35-Jähriger saß im Gleis:

Zusammenprall mit Intercity knapp verhindert

Nur knapp entging ein 35-Jähriger in Greifswald dem Zusammenprall mit einem Zug. Der Intercity touchierte den Mann, der zuvor im Gleis saß. Er wurde dabei wohl leicht verletzt. Jetzt ermittelt die Polizei gegen ihn.

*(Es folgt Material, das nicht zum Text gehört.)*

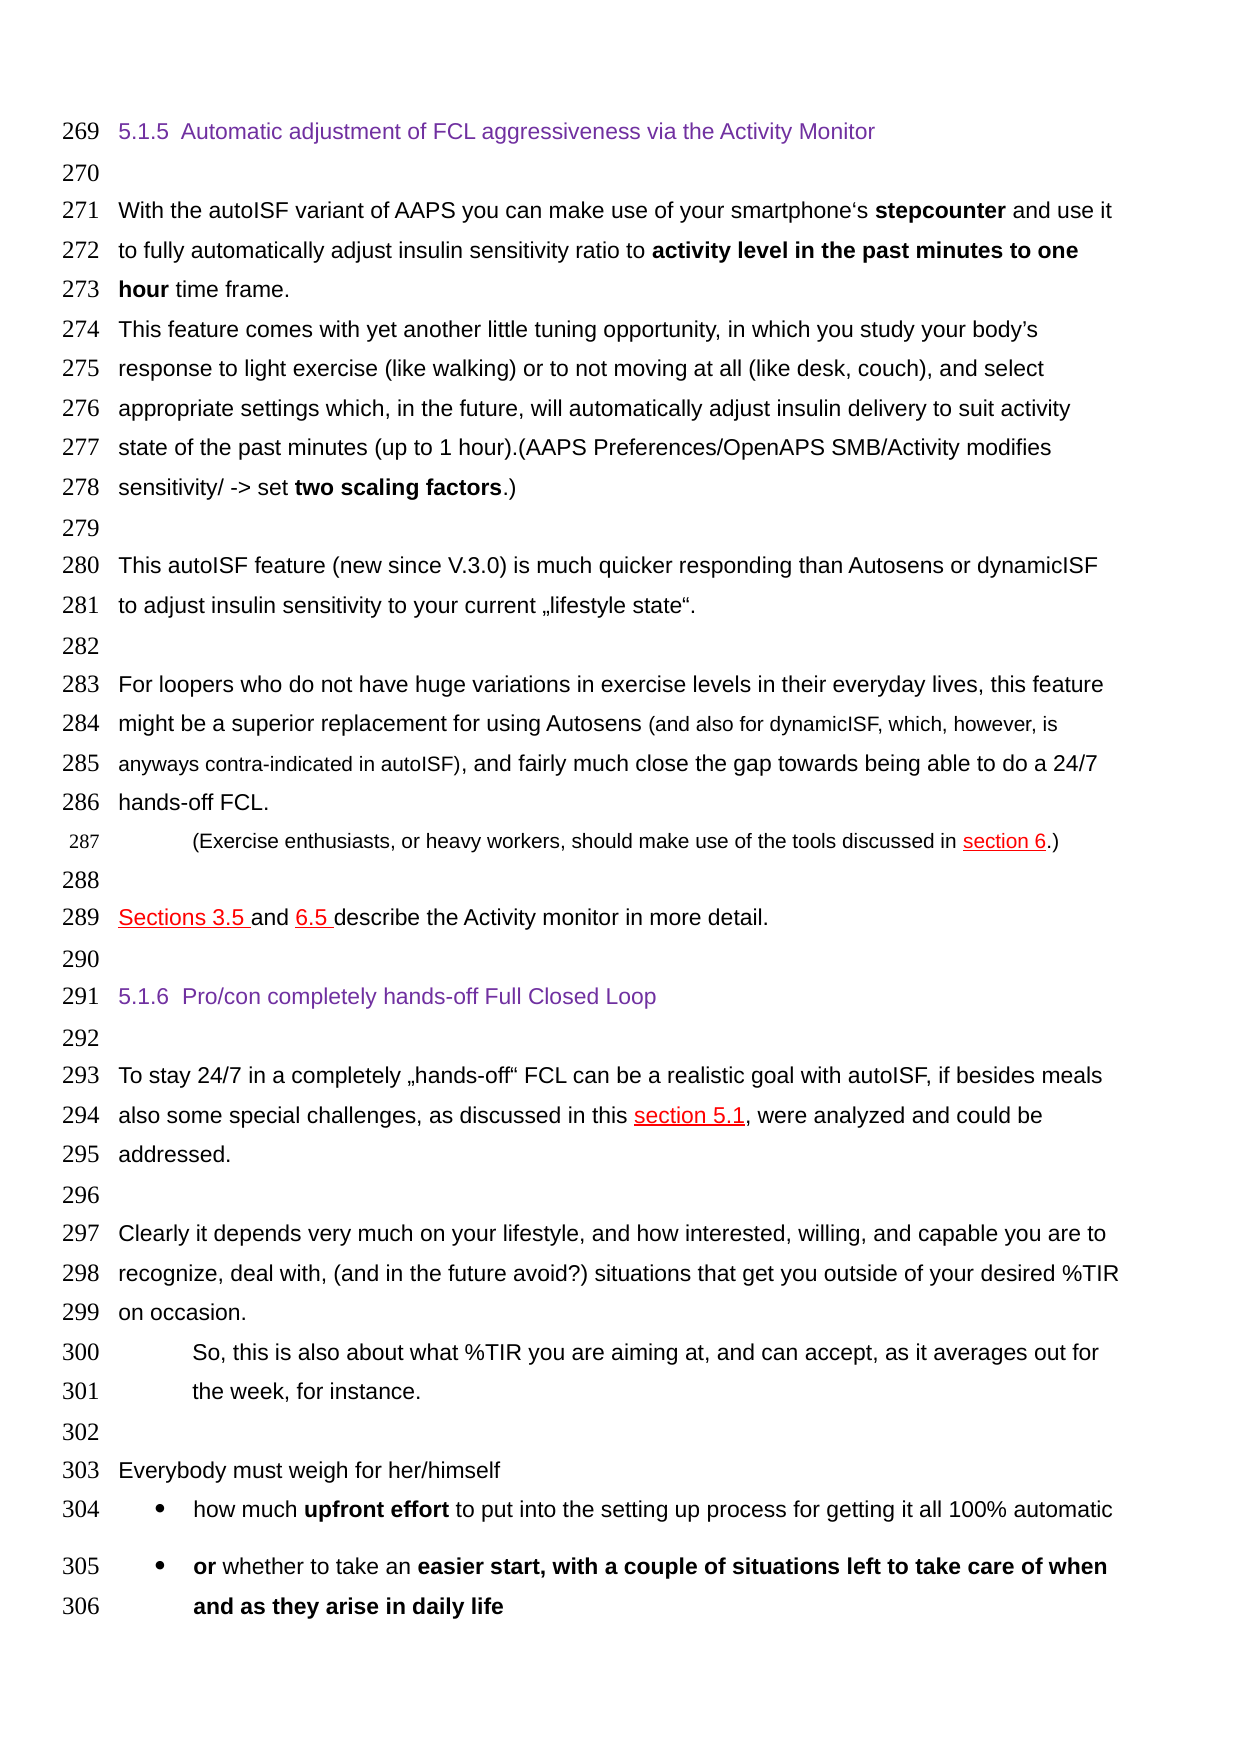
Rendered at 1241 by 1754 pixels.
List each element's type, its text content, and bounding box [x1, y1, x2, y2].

Zwischen den Bahnhöfen Greifswald und Greifswald Süd touchierte ein Intercity einen Mann, der kurz zuvor auf den Gleisen gesessen haben soll (Symbolbild).
Stefan Sauer Zwischen den Bahnhöfen Greifswald und Greifswald Süd touchierte ein Intercity einen Mann, der kurz zuvor auf den Gleisen gesessen haben soll (Symbolbild).

Am Samstagnachmittag gegen 14.40 Uhr informierte die Notfallleitstelle der Deutschen Bahn AG die Bundespolizeiinspektion Pasewalk über den Beinahe-Zusammenprall eines Intercity-Zuges mit einer Person zwischen dem Hauptbahnhof Greifswald und Greifswald Süd informiert.

Mann saß im Gleis

Der Zugführer des aus Binz (Insel Rügen) kommenden und in Richtung Berlin fahrenden Intercity hatte einige Minuten zuvor einen im Bahngleis sitzenden Mann bemerkt, der nur Sekunden vor dem Zusammenprall mit dem Zug aus dem Gleis gesprungen ist. Hierbei wurde der 35-jährige Mann von dem Intercity noch touchiert und dadurch augenscheinlich leicht verletzt.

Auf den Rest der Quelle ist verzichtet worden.